Es gibt allerdings einen großen Unterschied zu Digitalstrukturen auf das BIP sowie auf Zinsen, Währungen oder Rohstoffe. Auf die liquidesten Rohstoffe sowie im Zins- und Währungsbereich in den Hauptwährungen gibt es für die gängigen Laufzeiten einen aktiven Optionsmarkt, und damit Volkurven, die eine Bewertung und damit eine Absicherung möglich und somit nicht allzu teuer machen. Auf das BIP eines Landes gibt es diese Optionen nicht.

Wie will der Investor also die Anleihe auf das BIP in seinem Portfolio korrekt bewerten? Wie wollen sich Investoren hedgen und swappen?

Einen Bond auf das BIP zu hedgen wäre ein teures Unterfangen. Als Hedgingpartner käme nur eine der sehr großen Investmentbanken in Frage.
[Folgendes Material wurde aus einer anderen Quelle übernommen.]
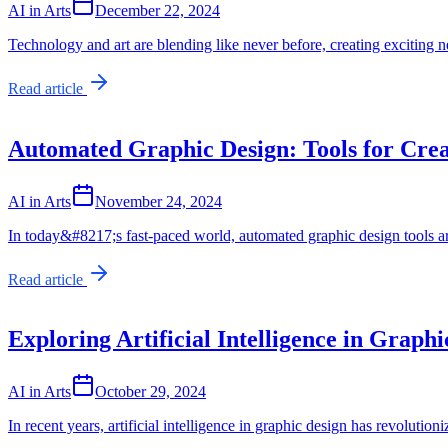
AI in Arts
December 22, 2024
Technology and art are blending like never before, creating exciting ne
Read article
Automated Graphic Design: Tools for Crea
AI in Arts
November 24, 2024
In today&#8217;s fast-paced world, automated graphic design tools a
Read article
Exploring Artificial Intelligence in Graph
AI in Arts
October 29, 2024
In recent years, artificial intelligence in graphic design has revolut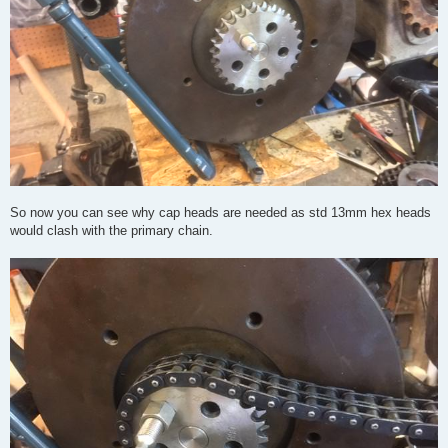
So now you can see why cap heads are needed as std 13mm hex heads
would clash with the primary chain.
Diese könnte den Swap auch nur approximativ etwa mit korrelierten Zins- und Währungsoptionen und damit mit einem Restrisiko für die Investmentbank darstellen. Diese mit dem Risiko verbundenen Kosten würden in den Preis des Swaps mit einfließen und den Hedge teuer machen. Diese Kosten würden sich wiederum auf die Rendite der Anleihe auswirken. Am Ende trägt der Anleihenkäufer die Kosten, und der Bond wird möglicherweise nicht mehr attraktiv gegenüber anderen Alternativen.

Soviel zur technischen Konstruktion und der Frage des Hedgings von GDP Bonds. Aber machen sie ökonomisch überhaupt Sinn, oder sind sie einfach nur ein Marketing-Gag?

Eine vernünftige, staatliche Finanzierungsagentur swappt ihre strukturierten Anleihen in der Regel gegen einen variablen Zins, also Libor oder im Fall von Euro-Emittenten auf Euribor. Nur selten werden Emissionen mit sogenannten „exotischen“ Komponenten offen gelassen. Das exotische Risiko passt in der Regel nicht in das Zinsmanagement der staatlichen Agenturen.

Sollten GDP Bonds nicht nur als Marketing-Gag im Retailbereich dienen, müsste der Emittent aber das Zinsrisiko des strukturierten Bonds unabgesichert lassen. Eine nicht abgesicherte Digitalstruktur ist riskant. Das wiederum bietet Anreize, wie schon der Economist in seinem Artikel anmerkt, dass Staaten ihre Wachstumszahlen entsprechend manipulieren, um Zinsen zu sparen. Anstatt wie in unserem Beispiel ein Wachstum von 5,01% festzustellen, sagt der Staat, das Wachstum hätte bei 4,99% gelegen. Oder eben das Wachstum lag bei 1,99% anstatt 2,01%.

Ob Griechenland mit GDP Bonds tatsächlich viele Investoren locken kann?